There is no specific maximum distance but there is guidance from the Smoke Control Association in a free guide, which can be downloaded from www.FETA.co.uk. In the Smoke Control Association’s Section you can download several very useful Smoke Control Association Guides for Residential Buildings, CFD, Car Parks/Loading Bays etc.
This guidance recommends that extended travel distances shouldn’t exceed 30m. For the distance from the shaft to the end of the corridor, or the furthest door, the SCA document recommends a maximum distance of 5m. The reason for that is that the area beyond the shaft will not be ventilated anywhere near as well, so what we don’t want to find is that we have got quite a long distance beyond the shaft which remains smoke logged for some significant time.
If it is CFD modelled then the likelihood is that you will see that the rest of the corridor is cleared of smoke very quickly, but that end section beyond the shaft will remain smoky for a relatively long time. Of course if we didn’t have the extended travel distance, for a normal system with an AOV in the wall, then we would expect the 7.5m travel distance to remain pretty smoky anyway, so we are not any worse than with a conventional compliant system.
In common parts of a staircase to a block of flats where AOV’s are installed, linked to smoke detection, do you need a fireman’s switch control to be able to close the AOV?
The Standards in England and Wales generally recommend that the stairwell vent should have a manual switch at the bottom of the stair. In Scotland the requirements are that you have a manual switch of the bottom of the stair and at the top of the stair.
In a residential block with one staircase, if we use a pressurisation system within the corridors and have a full sprinkler system throughout the block, what will be the longest travel distance we can achieve if the ceiling height’s just below 3m?
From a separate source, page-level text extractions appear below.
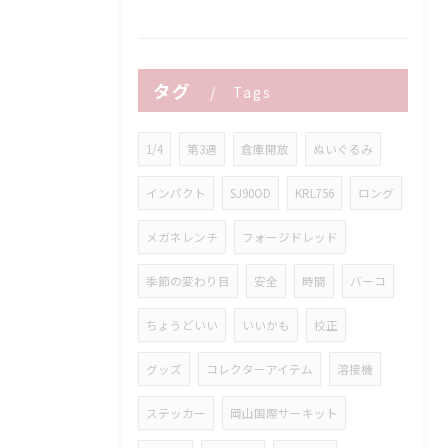
タグ
Tags
1/4
第3週
倉庫開放
ぬいぐるみ
インパクト
SJ90OD
KRL756
ロング
メガネレンチ
フォージドレッド
季節の変わり目
安全
時間
バーコ
ちょうどいい
いいかも
校正
グッズ
コレクターアイテム
溶接機
ステッカー
岡山国際サーキット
In a residential block, ceiling height is not important in terms of design. If we are looking at pressurisation within the corridors there isn’t any guidance in terms of using pressurisation systems to provide extended travel distances. The reason for this is that for a pressurisation system we need to have accommodation air release so that when the door from the pressurised space is open, we can maintain a velocity through that door and therefore we don’t pressurise up to the apartment door; instead we pressurise the stair and then provide the accommodation air release from the lobby or corridor. This accommodation air release doesn’t normally justify an extended travel distance, so pressurisation is not used to allow an extended travel distance. If you need to have extended travel distances then you need to go for the mechanical extract type system.
What considerations would you take into account for location of smoke exhaust to the outside?
I think that this is partly answered by one of my previous answers, that we want to be at least 5m from any air inlets. The other requirement is that the design of the exhaust should be such that smoke is not blown onto the building itself or any adjacent building. Also of course, if there are windows near to the ventilation outlet, we would try to re-design so that the outlet is as far from them as possible.
Paul Compton is Technical Director for Colt, experienced in smoke control, HVAC, solar shading and louvre systems.